Employment Law27.12.2022 Newsletter

Default of acceptance wages after dismissal – welcome decision for employers

Just as the year draws to a close, there is one more piece of good news for employers: it was often the case to date that employees registered with the employment agency as unemployed after being dismissed by their employer. There, claims to default of acceptance wages were asserted. Frequently, either no or insufficient efforts to apply for jobs were made in such cases. In its decision of 30 September 2022 - 6 Sa 280/22, the Regional Labour Court [Landesarbeitsgericht, LAG] of Berlin-Brandenburg "certified" that an employee had made insufficient efforts to apply for a job and dismissed his claim to default of acceptance wages.

What happened?

The defendant employer had issued several invalid notices of termination to the plaintiff employee. The employee had subsequently claimed default of acceptance wages for the period from May 2017 up to and including April 2021. The employer rejected this with reference to Sec. 11 no. 2 of the German Unfair Dismissals Act [Kündigungsschutzgesetz, KSchG]. It was of the opinion that the employee could have been employed elsewhere during the periods in dispute. In consideration of the placement offers, he had not made sufficient efforts to apply for jobs and had therefore maliciously failed to generate earnings elsewhere. .

Berlin-Brandenburg Regional Labour Court rules in favour of the employer

Both the Labour Court [Arbeitsgericht, ArbG] and the Regional Labour Court ruled in the employer’s favour. The employee had to disclose the individual placement offers of the employment agency in response to a claim to information asserted by the employer. It turned out that the employee had shown only few and insufficient efforts to apply for jobs, despite having received a considerable number of placement offers. On average, the employee had not even submitted one application per week, despite the fact that, according to the Regional Labour Court, he "was without work during the period in question and thus could and should have made efforts to apply in the scope of a full-time position”. The applications were also inadequate in terms of their content.

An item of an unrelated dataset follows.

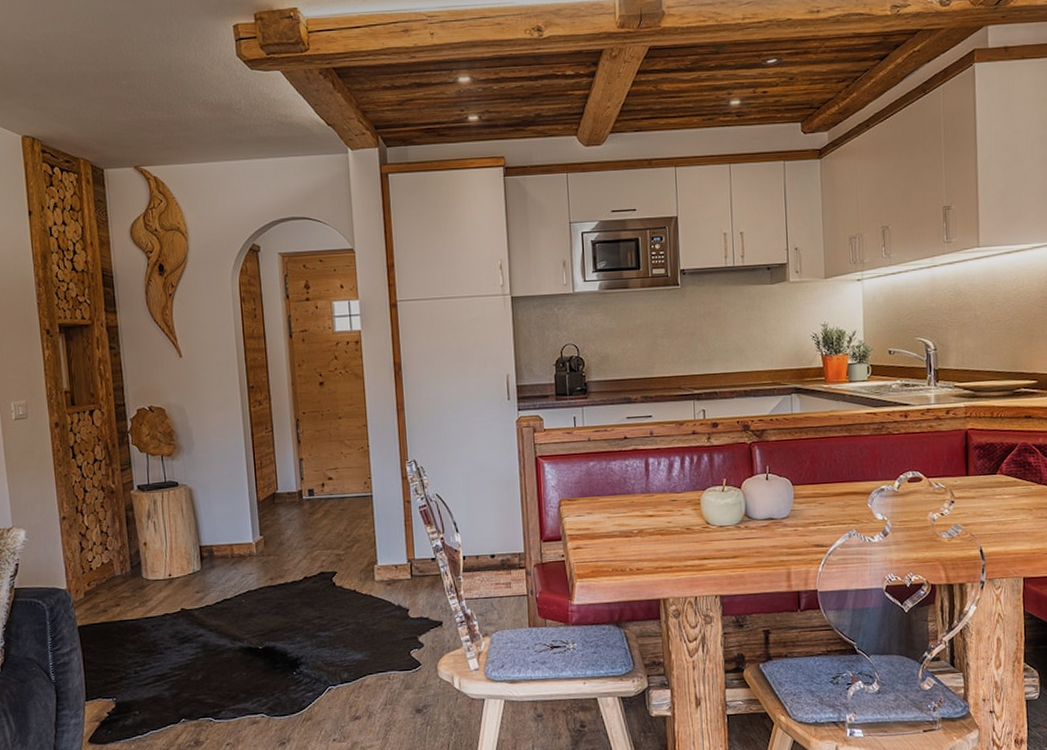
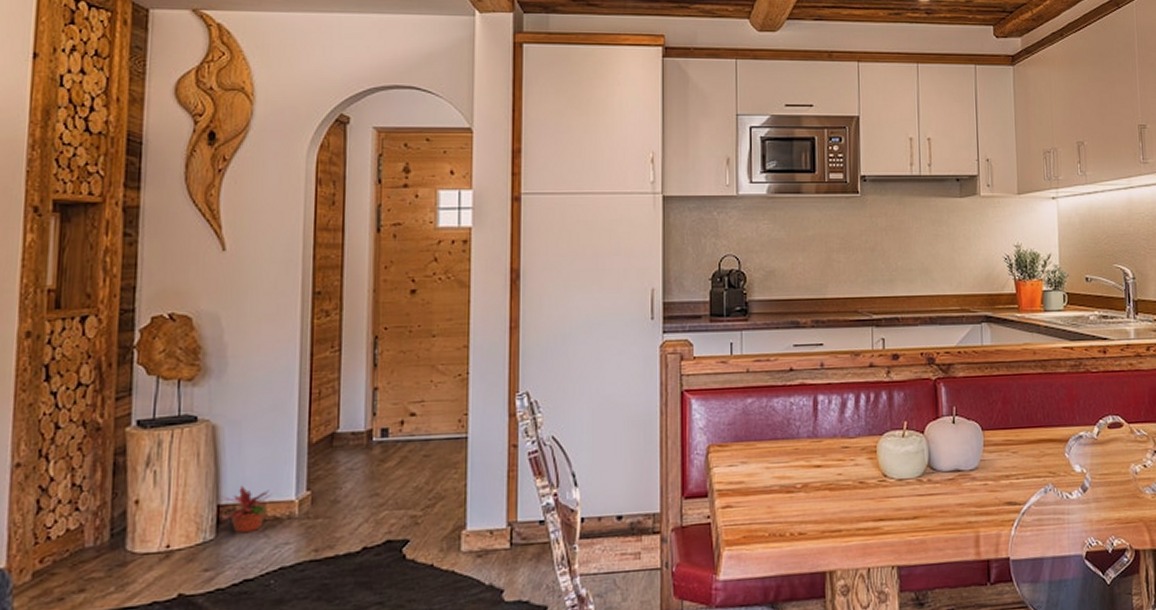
potted plant: none [202,532,238,567] -> present [221,486,274,534]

The employer had therefore presented sufficient indications of a malicious failure to generate earnings elsewhere pursuant to Sec. 11 no. 2 KSchG. The employee thus came away empty-handed. 

What the decision means for employers

Employees who have registered with the employment agency as unemployed after being dismissed by their employer often show little effort to find a new employment opportunity. Instead, frequently only claims to default of acceptance wages have been asserted to date. In cases where the invalidity of the dismissal was subsequently established with legally binding effect, employers often found themselves exposed to considerable claims to default of acceptance wages. 

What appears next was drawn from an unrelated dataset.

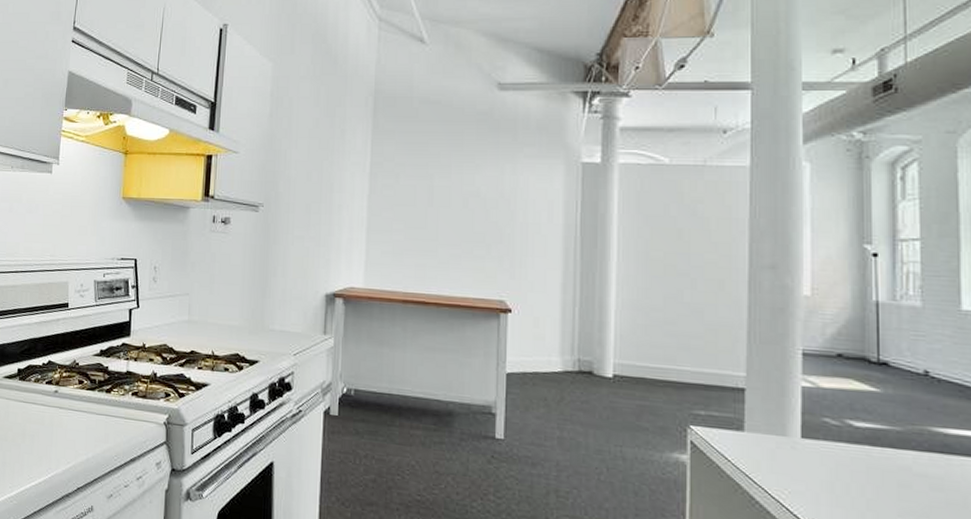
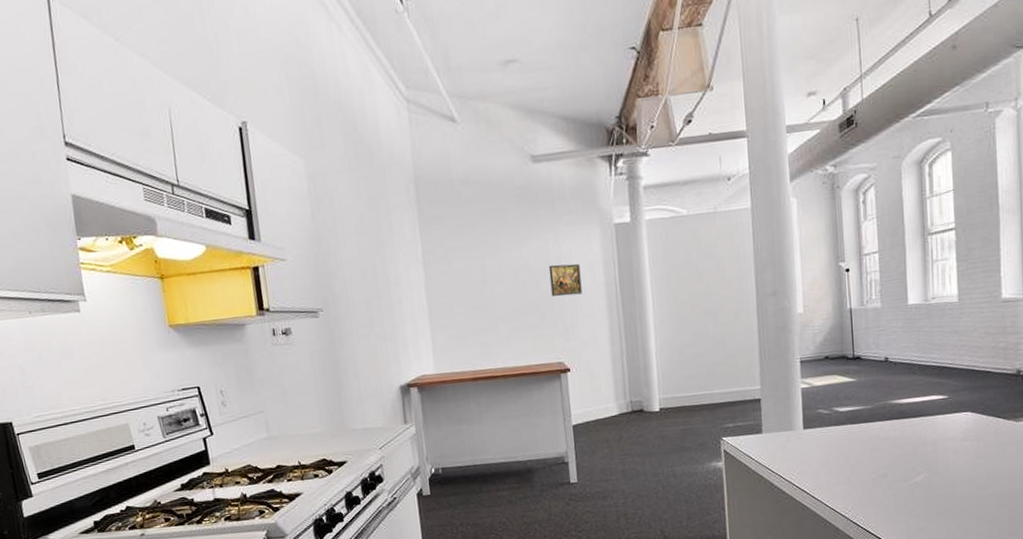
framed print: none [501,195,537,231] -> present [548,263,582,297]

However, Sec. 11 no. 2 KSchG stipulates that the amount that the employee could have earned if he had not maliciously failed to accept a job could reasonably be expected to be credited against his claim to compensation for default of acceptance. The employment agency generally makes placement offers to the employee concerned. If the employee then makes no or only insufficient efforts to apply for a job, this may justify the objection of a malicious omission pursuant to Sec. 11 no. 2 KSchG in individual cases and reduce the claim to default of acceptance wages.

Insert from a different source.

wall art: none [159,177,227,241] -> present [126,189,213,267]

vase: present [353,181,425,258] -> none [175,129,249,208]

However, the employer first requires knowledge of the placement offers of the employment agency. In its ruling of 27 May 2020 - 5 AZR 387/19, the Federal Labour Court granted employers a corresponding right to information and strengthened their position. The employer may subsequently - depending on the circumstances - support its objection pursuant to Sec. 11 no. 2 KSchG on the basis of the placement offers. In this case, it is the employee's responsibility to demonstrate, by way of a graduated burden of representation and proof, why a contract was not concluded or why it would have been unreasonable for him to conclude such a contract.  

Outlook

The decision of the Berlin-Brandenburg Regional Labour Court is to be welcomed, as it clearly rejects the previous practice of "sitting back and relaxing" after registering as unemployed. The judgement is not yet legally binding. Since the legal criteria used by the Regional Labour Court as a basis for the burden of representation and proof reflect the case law of the Federal Labour Court [Bundesarbeitsgericht, BAG], there is a good chance here that the Federal Labour Court will confirm the decision.

Employers are well advised not to rashly accept any claims to default of acceptance wages, but to consider the objection of a malicious omission pursuant to Sec. 11 no. 2 KSchG. Since procedural peculiarities and the respective circumstances of the individual case must be taken into account when defending against claims to default of acceptance wages, employers are advised to seek legal advice.